Segundo a Alphaliner, o mercado mudou rapidamente desde então. Hoje, parte desses navios figura entre os ativos mais procurados do segmento de médio porte, com contratos de até 24 meses e diárias entre US$ 45 mil e US$ 48 mil. Além de Maersk e CMA CGM, empresas como Cosco Shipping, Hapag-Lloyd, SeaLead, Emirates, KMTC, TSL e Akkon passaram a utilizar embarcações controladas por armadores chineses.
O levantamento mostra que cerca de 40 dos 150 contratos fechados desde o início do ano na faixa entre 2 mil e 5 mil TEUs envolveram navios ligados a empresas chinesas — muitas delas ainda pouco conhecidas fora do mercado asiático.
Parte dos acordos refere-se a embarcações ainda em construção, com entrega prevista para este ano. Entre os projetos citados pela consultoria estão os modelos “Fujian Haihong 3600”, com capacidade para 3.630 TEUs e contratos em torno de US$ 37 mil por dia por até dois anos, e a série “SDARI Sealion 3300 Domestic”, de 3.316 TEUs, negociada perto de US$ 35 mil diários.
Influência chinesa avança
O crescimento da presença chinesa no mercado de charter acompanha a expansão do país em diferentes áreas da logística marítima. A China já lidera a construção naval mundial, concentra grande parte da produção de contêineres e amplia participação em terminais portuários e corredores logísticos internacionais.
Dados da Clarksons Research indicam que estaleiros chineses respondem atualmente por mais da metade da carteira mundial de encomendas de navios mercantes. Ao mesmo tempo, mudanças recentes nas rotas marítimas ajudaram a ampliar a procura por embarcações de médio porte.
A crise no Mar Vermelho, o aumento das distâncias navegadas e a necessidade de reorganização de serviços elevaram a demanda por navios feeder e midsize, inclusive modelos considerados mais simples em comparação aos padrões tradicionais do mercado internacional.
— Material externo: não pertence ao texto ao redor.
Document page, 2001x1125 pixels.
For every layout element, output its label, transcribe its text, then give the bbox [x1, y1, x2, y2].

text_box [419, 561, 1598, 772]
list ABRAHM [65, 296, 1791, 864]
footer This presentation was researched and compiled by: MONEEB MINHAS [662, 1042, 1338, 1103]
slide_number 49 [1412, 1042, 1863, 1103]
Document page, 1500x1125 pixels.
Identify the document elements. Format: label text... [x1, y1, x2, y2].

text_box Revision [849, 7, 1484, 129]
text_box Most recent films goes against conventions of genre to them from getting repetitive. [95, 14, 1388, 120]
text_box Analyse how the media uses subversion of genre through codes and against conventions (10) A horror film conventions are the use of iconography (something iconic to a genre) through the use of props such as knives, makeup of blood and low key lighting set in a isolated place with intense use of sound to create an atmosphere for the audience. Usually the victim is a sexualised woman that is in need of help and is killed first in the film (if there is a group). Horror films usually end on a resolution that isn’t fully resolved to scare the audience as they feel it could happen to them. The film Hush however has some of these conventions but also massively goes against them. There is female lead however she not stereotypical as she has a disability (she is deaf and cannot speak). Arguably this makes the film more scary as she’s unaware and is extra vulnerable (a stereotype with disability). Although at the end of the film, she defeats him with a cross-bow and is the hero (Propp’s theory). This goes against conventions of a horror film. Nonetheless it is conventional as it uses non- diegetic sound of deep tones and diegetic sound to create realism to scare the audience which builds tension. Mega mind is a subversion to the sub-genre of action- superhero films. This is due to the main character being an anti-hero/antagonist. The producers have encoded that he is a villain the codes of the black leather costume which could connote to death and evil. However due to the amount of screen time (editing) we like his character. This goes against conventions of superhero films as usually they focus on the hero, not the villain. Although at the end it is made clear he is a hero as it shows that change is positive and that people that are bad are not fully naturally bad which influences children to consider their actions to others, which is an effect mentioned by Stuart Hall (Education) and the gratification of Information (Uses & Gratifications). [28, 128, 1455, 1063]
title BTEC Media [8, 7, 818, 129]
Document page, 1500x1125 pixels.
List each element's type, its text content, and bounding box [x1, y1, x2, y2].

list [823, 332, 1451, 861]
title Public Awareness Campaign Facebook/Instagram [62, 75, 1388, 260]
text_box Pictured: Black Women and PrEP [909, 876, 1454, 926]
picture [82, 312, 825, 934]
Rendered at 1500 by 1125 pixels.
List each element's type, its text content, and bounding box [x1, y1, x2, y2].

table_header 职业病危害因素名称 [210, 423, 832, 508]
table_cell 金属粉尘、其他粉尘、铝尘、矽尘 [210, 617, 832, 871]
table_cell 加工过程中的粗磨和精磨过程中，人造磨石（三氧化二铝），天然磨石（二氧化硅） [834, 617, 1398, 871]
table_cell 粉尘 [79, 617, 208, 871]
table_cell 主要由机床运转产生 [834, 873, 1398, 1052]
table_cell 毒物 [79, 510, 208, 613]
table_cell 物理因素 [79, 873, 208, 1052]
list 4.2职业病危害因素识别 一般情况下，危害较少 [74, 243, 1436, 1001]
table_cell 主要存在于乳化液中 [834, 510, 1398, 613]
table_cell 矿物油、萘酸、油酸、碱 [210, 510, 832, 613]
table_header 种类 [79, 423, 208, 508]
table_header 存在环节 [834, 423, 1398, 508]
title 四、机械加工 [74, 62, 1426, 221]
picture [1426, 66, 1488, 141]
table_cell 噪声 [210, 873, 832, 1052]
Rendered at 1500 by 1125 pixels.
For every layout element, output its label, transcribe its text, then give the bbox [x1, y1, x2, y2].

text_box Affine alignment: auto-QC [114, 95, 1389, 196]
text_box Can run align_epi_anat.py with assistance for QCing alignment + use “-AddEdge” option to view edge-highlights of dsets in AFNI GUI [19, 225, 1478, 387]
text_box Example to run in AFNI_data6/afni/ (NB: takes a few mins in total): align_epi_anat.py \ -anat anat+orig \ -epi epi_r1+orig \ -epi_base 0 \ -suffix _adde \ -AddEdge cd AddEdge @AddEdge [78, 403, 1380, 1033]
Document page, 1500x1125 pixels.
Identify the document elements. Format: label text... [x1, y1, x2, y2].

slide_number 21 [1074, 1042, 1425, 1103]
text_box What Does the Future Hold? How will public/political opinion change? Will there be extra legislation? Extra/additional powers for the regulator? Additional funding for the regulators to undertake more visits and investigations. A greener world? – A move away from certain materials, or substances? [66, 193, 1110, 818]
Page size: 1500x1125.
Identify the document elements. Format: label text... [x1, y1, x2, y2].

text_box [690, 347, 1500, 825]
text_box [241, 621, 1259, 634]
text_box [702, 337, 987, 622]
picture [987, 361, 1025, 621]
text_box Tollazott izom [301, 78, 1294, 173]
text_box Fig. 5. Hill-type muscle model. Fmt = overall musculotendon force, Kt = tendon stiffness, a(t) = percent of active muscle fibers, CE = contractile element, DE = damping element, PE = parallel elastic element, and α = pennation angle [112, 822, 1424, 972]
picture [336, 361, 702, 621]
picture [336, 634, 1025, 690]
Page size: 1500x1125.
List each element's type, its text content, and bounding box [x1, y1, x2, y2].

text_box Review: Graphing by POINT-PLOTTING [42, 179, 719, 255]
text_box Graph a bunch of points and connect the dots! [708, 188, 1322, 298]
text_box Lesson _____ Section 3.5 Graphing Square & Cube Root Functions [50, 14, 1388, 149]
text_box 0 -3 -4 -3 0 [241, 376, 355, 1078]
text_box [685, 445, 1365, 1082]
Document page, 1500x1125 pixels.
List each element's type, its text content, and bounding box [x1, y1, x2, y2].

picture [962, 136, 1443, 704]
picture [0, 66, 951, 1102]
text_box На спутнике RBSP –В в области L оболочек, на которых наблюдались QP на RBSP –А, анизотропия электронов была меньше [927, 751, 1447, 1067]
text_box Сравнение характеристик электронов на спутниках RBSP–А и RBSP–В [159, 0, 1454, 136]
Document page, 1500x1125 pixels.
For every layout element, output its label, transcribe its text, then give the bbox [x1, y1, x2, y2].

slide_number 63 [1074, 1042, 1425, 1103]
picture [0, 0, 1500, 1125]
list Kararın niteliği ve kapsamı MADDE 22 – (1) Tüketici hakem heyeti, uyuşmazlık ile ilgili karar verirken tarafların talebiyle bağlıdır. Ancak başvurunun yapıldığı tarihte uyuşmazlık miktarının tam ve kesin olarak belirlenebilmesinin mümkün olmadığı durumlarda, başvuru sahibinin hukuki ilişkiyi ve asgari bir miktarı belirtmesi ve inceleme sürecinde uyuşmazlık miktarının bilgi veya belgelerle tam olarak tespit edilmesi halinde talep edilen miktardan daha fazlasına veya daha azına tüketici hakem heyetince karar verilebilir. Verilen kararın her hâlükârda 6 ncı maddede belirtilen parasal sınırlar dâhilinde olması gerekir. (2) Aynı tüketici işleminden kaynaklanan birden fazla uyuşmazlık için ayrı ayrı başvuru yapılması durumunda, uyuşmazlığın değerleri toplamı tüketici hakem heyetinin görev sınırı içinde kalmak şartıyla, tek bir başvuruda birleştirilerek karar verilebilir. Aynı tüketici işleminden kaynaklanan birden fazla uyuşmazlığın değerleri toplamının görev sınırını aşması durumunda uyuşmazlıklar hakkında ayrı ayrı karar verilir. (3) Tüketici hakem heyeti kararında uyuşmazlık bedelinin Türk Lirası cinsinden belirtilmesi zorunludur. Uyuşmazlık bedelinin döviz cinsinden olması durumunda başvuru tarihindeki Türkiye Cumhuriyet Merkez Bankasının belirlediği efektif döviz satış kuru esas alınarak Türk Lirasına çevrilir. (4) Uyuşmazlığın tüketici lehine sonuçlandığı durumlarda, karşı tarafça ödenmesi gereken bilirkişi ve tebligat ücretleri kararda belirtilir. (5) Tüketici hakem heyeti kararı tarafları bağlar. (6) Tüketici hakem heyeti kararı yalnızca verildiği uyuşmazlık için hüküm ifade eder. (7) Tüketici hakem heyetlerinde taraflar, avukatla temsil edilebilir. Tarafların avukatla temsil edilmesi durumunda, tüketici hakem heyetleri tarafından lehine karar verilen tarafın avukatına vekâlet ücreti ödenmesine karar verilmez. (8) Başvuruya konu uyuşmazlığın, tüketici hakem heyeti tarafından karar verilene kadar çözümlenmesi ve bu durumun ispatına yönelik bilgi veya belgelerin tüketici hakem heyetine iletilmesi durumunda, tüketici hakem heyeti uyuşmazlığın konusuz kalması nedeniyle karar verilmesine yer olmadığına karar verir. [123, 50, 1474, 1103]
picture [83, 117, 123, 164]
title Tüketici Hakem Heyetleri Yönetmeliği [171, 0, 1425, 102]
A Alphaliner aponta ainda que estaleiros chineses vêm ampliando a construção de navios menores, entre 2.200 e 2.400 TEUs, sem guindastes próprios e com capacidade reefer limitada. Mesmo com características mais básicas, essas embarcações seguem encontrando espaço no mercado de afretamento, com contratos próximos de US$ 35 mil por dia em acordos de um ano e cerca de US$ 30 mil em contratos de dois anos.
O avanço desse perfil de embarcação também ocorre em um momento de revisão das estratégias adotadas pelos grandes armadores ao longo da última década, marcada por investimentos bilionários em navios cada vez maiores.
Embora os mega porta-contêineres continuem centrais nas principais rotas de longo curso, para analistas do setor, o crescimento da demanda por navios médios indica que parte do mercado voltou a priorizar flexibilidade operacional e disponibilidade de capacidade, em contraste com a lógica predominante nos últimos anos, baseada na ampliação do porte das embarcações.